Ella se dio cuenta de que su marido estaba complacido consigo mismo por haber descubierto dónde se hallaba y haberla interceptado, contra todo pronóstico. Nunca había imaginado que podría alcanzarla en su aeroplano; ni siquiera había pasado por su mente. Una oleada de gratitud por su hazaña la invadió.

Mervyn se sentó frente a ellos.

– Tráigame un whisky irlandés doble -pidió a la camarera.

Mark levantó su cerveza y bebió con nerviosismo. Diana le miró. Al principio, pareció intimidado por Mervyn, pero ahora había comprendido que Mervyn no se iba a enzarzar en una pelea a puñetazo limpio. Su expresión reflejaba inquietud. Acercó la silla a la mesa unos centímetros, como para distanciarse de Diana. Quizá se sentía avergonzado por el hecho de haber sido descubiertos cogidos de las manos.

Diana bebió un poco de coñac para procurarse fuerzas.
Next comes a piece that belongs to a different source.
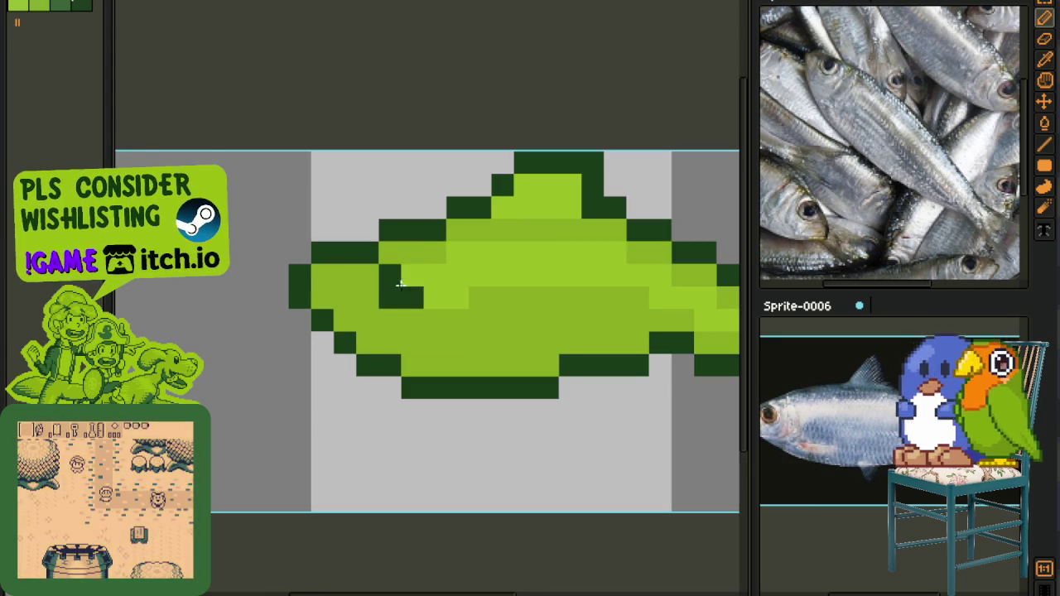
{"action": "scroll", "coordinate": [412, 285], "scroll_direction": "down", "scroll_amount": 2}
{"action": "scroll", "coordinate": [410, 286], "scroll_direction": "down", "scroll_amount": 1}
Mervyn la contemplaba con fijeza. Su expresión de perplejidad y dolor casi la había impulsado a echarle los brazos al cuello. Había recorrido una enorme distancia sin saber qué clase de recibimiento encontraría. Alargó la mano y le tocó el brazo, como para darle ánimos.

Ante su sorpresa, Mervyn pareció incómodo y lanzó una mirada de preocupación a Mark, como desconcertado por el hecho de que su mujer le tocara en presencia de su amante. Le sirvieron el whisky y lo bebió de un trago. Mark parecía herido, y volvió a acercar la silla a la mesa.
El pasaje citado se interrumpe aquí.